Pedantic but email is more like a protocol and not a software. Outlook is the software. It's not a valid example.

[–] SirShanova 4 points 1 year ago (2 children)
[–] [email protected] 1 points 1 year ago

ActivityPub is a pretty bad example, since it's new. It hasn't had to endure decades of implementations and extensions, like email has. But ActivityPub will be an equal mess given enough time.

Anything that has to be backward compatible for too long will become a mess.

Incidentally, this is one of the biggest complaints from a technical standpoint that many people have with certain Microsoft products.

[–] [email protected] 2 points 1 year ago (1 children)

We were talking about federated software, based on a shared protocol but with many different implementations vs centralized software (as in run by one entity, not as in non-distributed).

Your pedanticts are what the whole discussion was about. So your pedantics aren't valid.

[–] [email protected] -1 points 1 year ago (1 children)

I get where you are coming from but you clearly equated email to software which is wrong. It's not a software. The rest of your points are valid. No need to get pissy.

[–] [email protected] 0 points 1 year ago (1 children)

And if eMail (the whole system) wasn't federated but instead would be run by a single company, then it would be: yes, a single software implementation.

Pro tip: any comment that begins with "to be pedantic" usually adds nothing to the discussion and has the sole purpouse to make the pedant feel superior over everyone else. It's a good way to annoy everyone else in the discussion.

[–] [email protected] 1 points 1 year ago (1 children)

You seriously need to pull your head out your ass.
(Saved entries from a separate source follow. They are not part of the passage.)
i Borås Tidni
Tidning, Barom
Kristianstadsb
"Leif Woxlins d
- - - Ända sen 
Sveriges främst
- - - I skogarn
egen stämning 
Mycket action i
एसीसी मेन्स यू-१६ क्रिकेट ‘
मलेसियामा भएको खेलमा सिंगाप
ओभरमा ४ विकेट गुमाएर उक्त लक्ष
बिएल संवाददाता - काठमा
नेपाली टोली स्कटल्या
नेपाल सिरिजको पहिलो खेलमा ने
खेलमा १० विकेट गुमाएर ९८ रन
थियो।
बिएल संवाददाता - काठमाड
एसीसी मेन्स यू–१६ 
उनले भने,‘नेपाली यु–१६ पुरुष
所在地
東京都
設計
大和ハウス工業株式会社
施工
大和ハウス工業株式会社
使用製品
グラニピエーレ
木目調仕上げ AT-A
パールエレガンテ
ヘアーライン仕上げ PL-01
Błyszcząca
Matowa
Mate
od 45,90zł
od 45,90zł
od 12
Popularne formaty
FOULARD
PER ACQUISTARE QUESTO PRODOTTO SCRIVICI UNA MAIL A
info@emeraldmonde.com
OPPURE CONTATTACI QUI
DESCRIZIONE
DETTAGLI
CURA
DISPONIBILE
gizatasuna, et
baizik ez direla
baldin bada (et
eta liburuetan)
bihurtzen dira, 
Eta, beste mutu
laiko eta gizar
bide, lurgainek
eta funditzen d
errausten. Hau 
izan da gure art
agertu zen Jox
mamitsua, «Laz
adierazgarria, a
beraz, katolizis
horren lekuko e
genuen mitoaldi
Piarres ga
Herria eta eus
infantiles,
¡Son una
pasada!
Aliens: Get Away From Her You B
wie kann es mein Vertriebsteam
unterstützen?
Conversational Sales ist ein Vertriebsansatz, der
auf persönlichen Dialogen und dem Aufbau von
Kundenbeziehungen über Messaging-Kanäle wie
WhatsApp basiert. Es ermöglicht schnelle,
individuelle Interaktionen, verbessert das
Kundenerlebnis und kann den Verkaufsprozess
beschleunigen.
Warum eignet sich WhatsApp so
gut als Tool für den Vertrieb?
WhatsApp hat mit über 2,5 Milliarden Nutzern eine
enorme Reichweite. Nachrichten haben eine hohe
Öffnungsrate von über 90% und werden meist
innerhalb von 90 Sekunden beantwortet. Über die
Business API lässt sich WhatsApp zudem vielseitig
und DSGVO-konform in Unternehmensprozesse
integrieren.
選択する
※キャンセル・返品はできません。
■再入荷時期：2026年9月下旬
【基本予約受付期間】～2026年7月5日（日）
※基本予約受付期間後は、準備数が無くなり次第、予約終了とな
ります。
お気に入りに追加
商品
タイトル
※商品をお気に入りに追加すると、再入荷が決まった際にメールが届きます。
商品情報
Email is not a software. It's a horrible example. It's no different than saying SNMP is software. It's fundamentally wrong.

Now I was nice. Yes it was stupid to bring up but not everyone is in IT so not everyone would know your example of email as a software is wrong. That is why I, quite nicely, brought it up. Not to hate simply it's a bad example and it still is.

Yet here you are doubling down on aggressive bullshit for being politely advised your example was shit.

[–] [email protected] 1 points 1 year ago* (last edited 1 year ago)

Dude, you are the only one who doesn't get what this thread was about and who is only here to purpously misunderstand the topic. Nobody claimed that email is a software and actually I wasn't talking about software or protocols but about systems/ecosystems.

If you have a look at what I said in the first post, I referenced email as a "system" not as software and said, that federated systems are harder to manage because you have much less control about the software that is used in that system. Email is a system, and the software that I referenced were implementations of software that handles emails. So not only are you rude and pedantic, but your whole point hinges on you misreading the first post and not understanding what the word "system" means.

And you know what, email isn't even a protocol. There is no protocol named "email". There are SMTP, POP3, IMAP and some other protocols, but there is not a single protocol named "email". Because email is a system, where different software implementations (servers and clients) communicate over a set of protocols.

So before being pedantic and obnoxious, please first

  • Read the post you are answering to
  • Try to understand it
  • Read up on the topic
  • Try to understand it
  • And then contribute in a meaningful way

You failed on all of these points.

If you seriously think your agressive discussion style is polite, then there's nothing to add.